Clinical trials in migraine often use monthly migraine days as a primary endpoint and the International Headache Society actually recommends the use of monthly migraine days as the primary endpoint for HTAs involving preventive treatments [8]. Where generic preference-based measures are not deemed ideal, other approaches include using condition-specific instruments or condition-specific preference-based measures (to our knowledge there is none for migraine). However, analyses with disease-specific instruments do not allow decision-makers to compare resource allocation across different conditions.

Nevertheless, several trials in the migraine field (e.g. [9, 10]) only collect migraine-specific health-related quality-of-life (HRQOL) instruments, but do not collect generic preference-based ones, which can be used to conduct cost-utility analyses. There are several migraine-specific HRQOL questionnaires such as the Headache Impact Test-6 (HIT-6), the Migraine Disability Assessment (MIDAS), and the Migraine-Specific Quality-of-Life Questionnaire (MSQ). The HIT-6 is a headache-specific questionnaire, which evaluates how headaches affect someone’s ability to function on the job, at school, at home, and in social situations [11]. This instrument does not have a preference-based scoring system, thus it does not permit the calculation of QALYs. Mapping overcomes this issue by providing an algorithm which allows the estimation of QALYs even if a preference-based HRQOL instrument was not included in the study. However, to perform mapping between two instruments, there should be a conceptual overlap between them. ISPOR guidelines on mapping state that these algorithms can only be successful if there is sufficient overlap between the analysed instruments [12]. Although the selected instruments do not have to measure the same symptoms or functional (dis)abilities, they do need to address the same underlying concepts.

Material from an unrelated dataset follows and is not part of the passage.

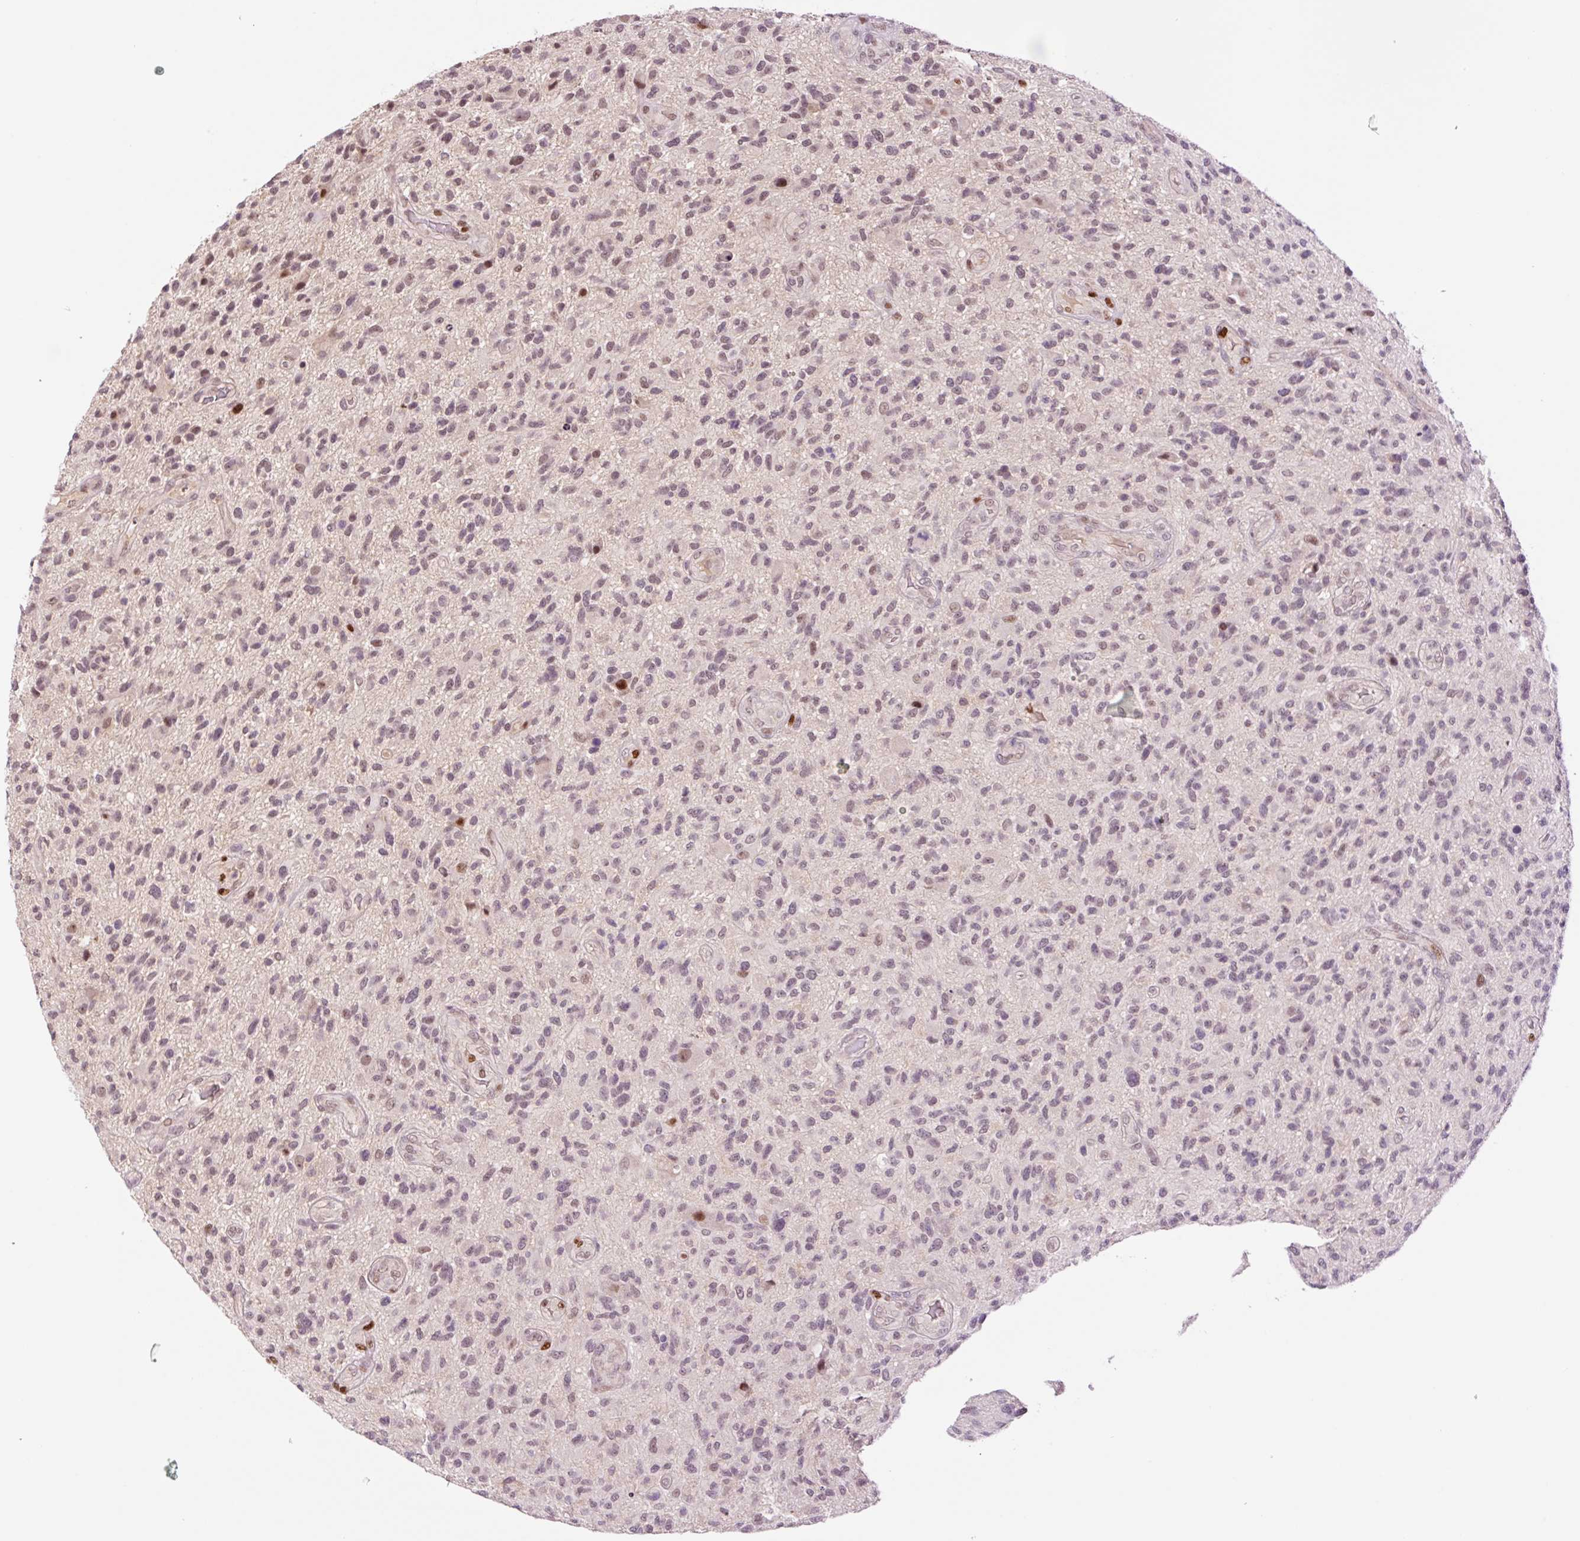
{"staining": {"intensity": "negative", "quantity": "none", "location": "none"}, "tissue": "glioma", "cell_type": "Tumor cells", "image_type": "cancer", "snomed": [{"axis": "morphology", "description": "Glioma, malignant, High grade"}, {"axis": "topography", "description": "Brain"}], "caption": "IHC photomicrograph of neoplastic tissue: malignant high-grade glioma stained with DAB reveals no significant protein expression in tumor cells.", "gene": "DPPA4", "patient": {"sex": "male", "age": 47}}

One study by Gillard et al. has already mapped the EQ-5D to the HIT-6, but used quality weights for England in a Brazilian population [13]. Several studies have shown the impact of using different country-specific value sets of EQ-5D on the interpretation of results [14, 15]. Furthermore, the authors used variables in their algorithm which are not always collected in trials, such as ethnicity. A large number of trials which do not involve drugs but e.g. behavioural interventions often do not collect ethnic information (e.g. [16,17,18,19]). Applying the validation method of splitting the available data set into two has been criticised because of its limited ability to depict the uncertainty in the results and increased bias in the performance estimates in proportionally large test sets [20].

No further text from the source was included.